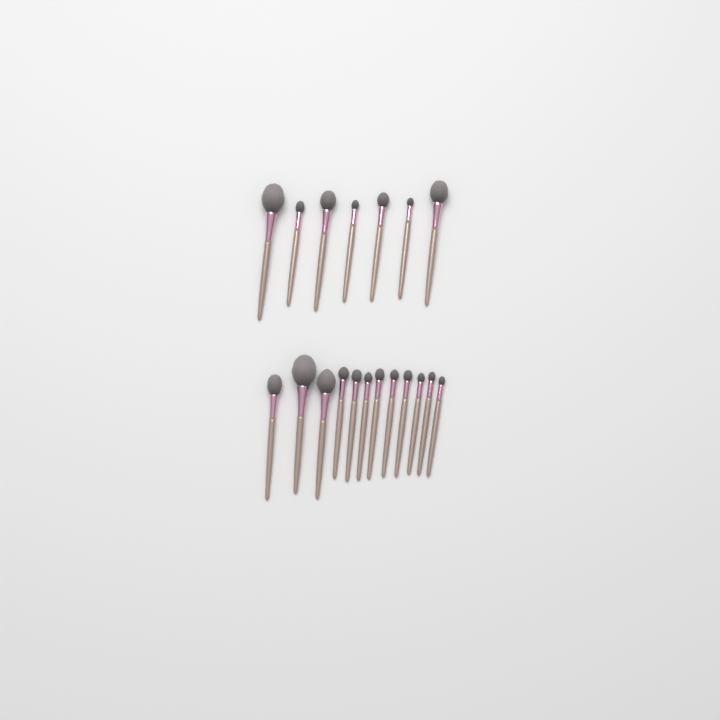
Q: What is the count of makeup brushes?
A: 19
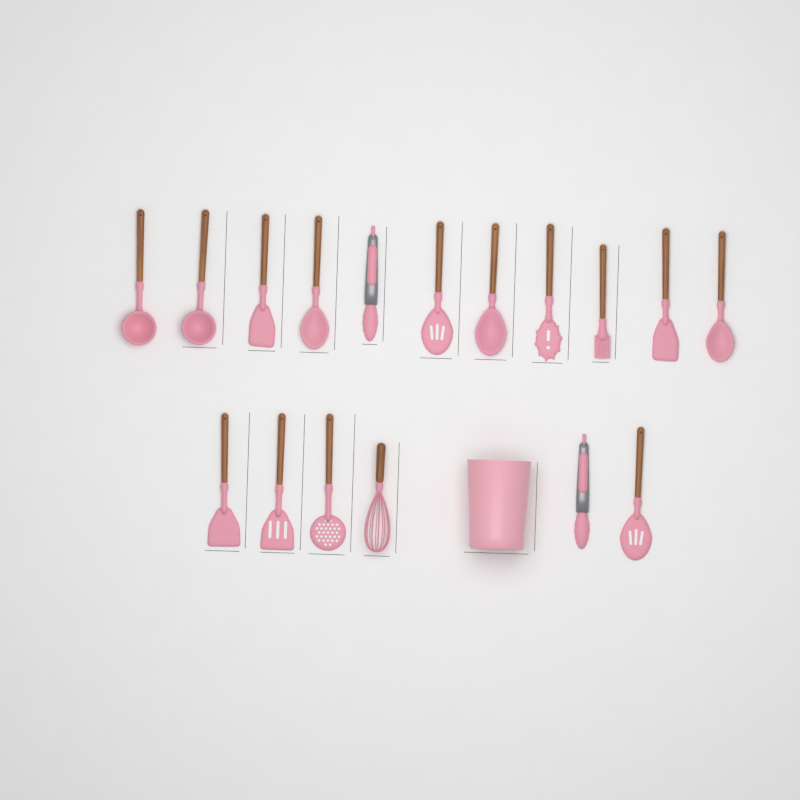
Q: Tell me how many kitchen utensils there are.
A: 17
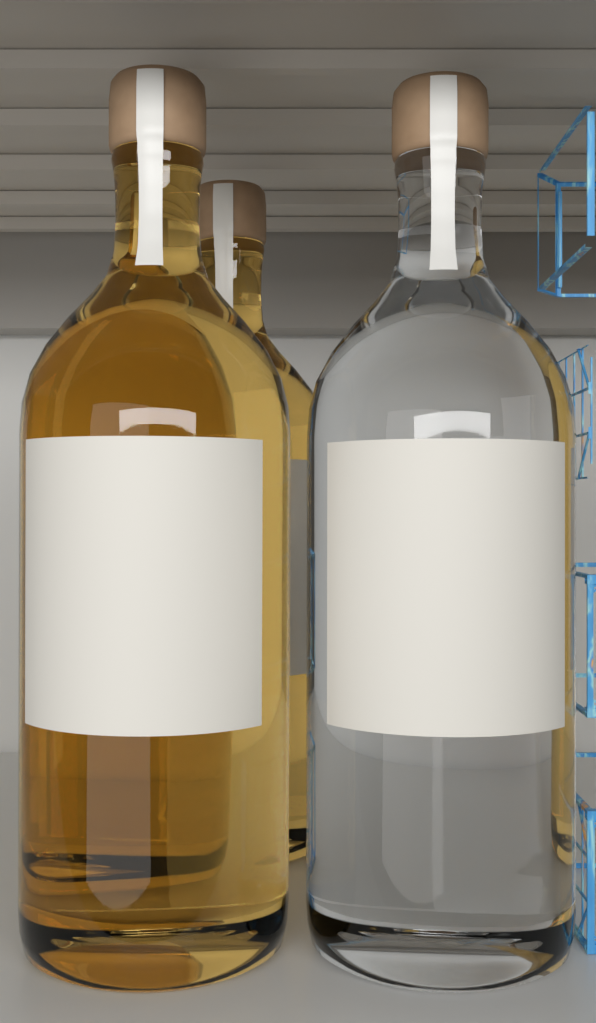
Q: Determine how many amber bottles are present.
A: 2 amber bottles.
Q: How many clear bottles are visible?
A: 1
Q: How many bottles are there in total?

Directions for this task:
Pull out every line of the records that contains the word "there".

Written reply:
Q: Tell me how many kitchen utensils there are.
Q: How many bottles are there in total?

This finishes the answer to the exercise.